Der Weltmeister-Titel ist Michael Schumacher fast nicht mehr zu nehmen, die Konstrukteurs-WM wandert wahrscheinlich nach Maranello. So scheinen viele Formel 1-Teams die Saison schon als gelaufen zu betrachten und planen lieber für 2005. Denn nachdem die Wechsel von Juan Pablo Montoya zu McLaren-Mercedes und Ralf Schumacher zu Toyota schon länger bekannt sind, unterschrieben nun auch Webber und Fisichella neue Verträge.

HB OXFORD. Noch ist die Saison lange nicht beendet, doch schon dreht sich das Fahrer-Karussell in der Formel 1 wieder gewaltig. Einen Tag nach dem Wechsel von Giancarlo Fisichella zu Renault bestätigte Williams-BMW am Mittwoch, dass ab 2005 Mark Webber für die "Blau-Weißen" fährt. Damit ist bei dem britisch- deutschen Rennstall nur noch ein Cockpit für das kommende Jahr frei. Als Kandidaten für den Platz neben Webber werden unter anderem der Mönchengladbacher Jordan-Pilot Nick Heidfeld und Ex-Weltmeister Jacques Villeneuve gehandelt.
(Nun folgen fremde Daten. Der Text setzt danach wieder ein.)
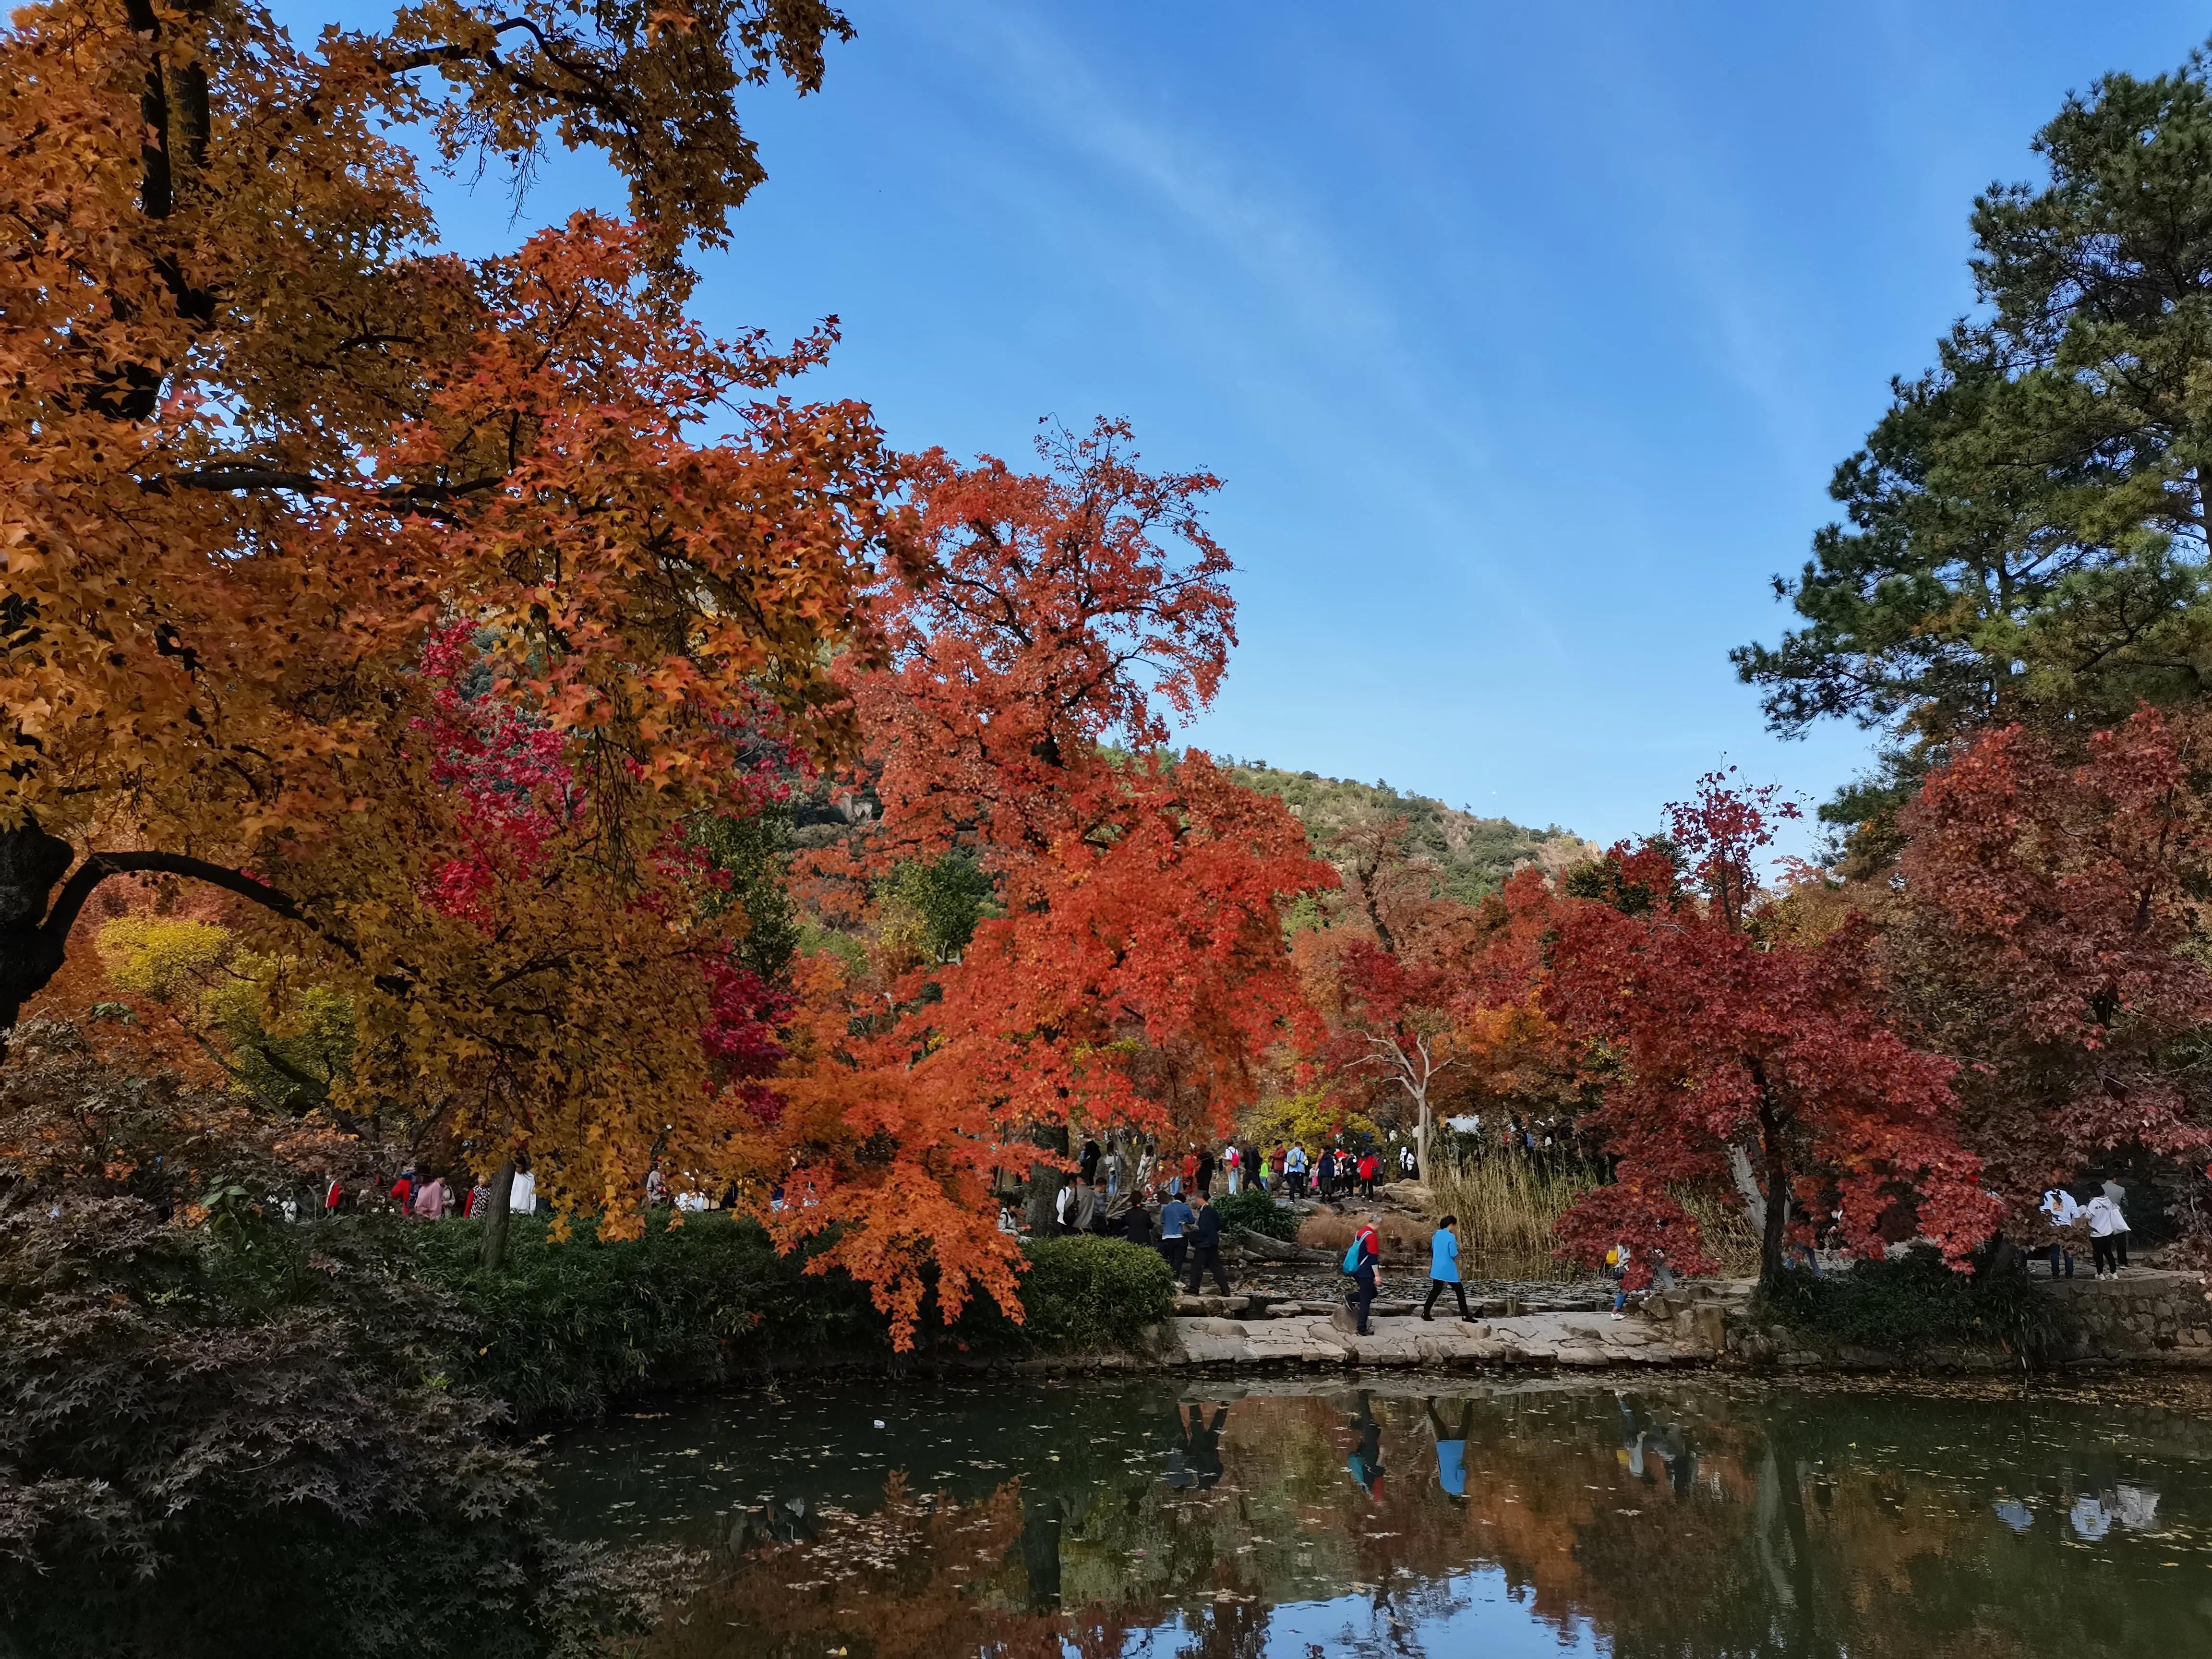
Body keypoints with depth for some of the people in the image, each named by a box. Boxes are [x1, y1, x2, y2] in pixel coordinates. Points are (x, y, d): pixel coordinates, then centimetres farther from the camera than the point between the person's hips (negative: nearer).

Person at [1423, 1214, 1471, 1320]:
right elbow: (1454, 1254, -16)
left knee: (1436, 1290, 13)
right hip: (1449, 1269, -6)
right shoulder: (1451, 1237, -17)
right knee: (1459, 1291, 7)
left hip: (1437, 1268, 6)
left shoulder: (1436, 1234, 4)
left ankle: (1426, 1313, 7)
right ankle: (1465, 1315, 8)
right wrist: (1457, 1248, 3)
Williams-BMW musste für die neue Saison zwei Fahrer suchen, nachdem die Abgänge von Juan Pablo Montoya zu McLaren-Mercedes und Ralf Schumacher zu Toyota schon länger feststanden. Mit der Verpflichtung von Webber durch Williams-BMW wurde bereits seit Wochen gerechnet. Der Australier, der in diesem Jahr noch für Jaguar fährt, wird als einer der kommenden Herausforderer von Weltmeister Michael Schumacher angesehen, obwohl er erst seit zwei Jahren Formel-1-Rennen fährt.

"Mark ist augenscheinlich ein hoch talentierter Fahrer", lobte Teamchef Frank Williams den 27-Jährigen, "als Team waren wir immer erfolgreich mit bodenständigen Fahrern mit einer entsprechenden Einstellung. Mark ist definitiv einer von ihnen, und ich bin sehr begeistert, dass er uns ab 2005 verstärken wird." Webber selbst gab sich derweil lieber dankbar: "Diese Vertragsunterzeichnung mit Williams ist der bislang wichtigste Meilenstein in meiner Karriere." Über die Laufzeit des Vertrages wurden keine Angaben gemacht. In der Mitteilung hieß es lediglich, dass beide Seiten Interesse an einer langfristigen Zusammenarbeit hätten.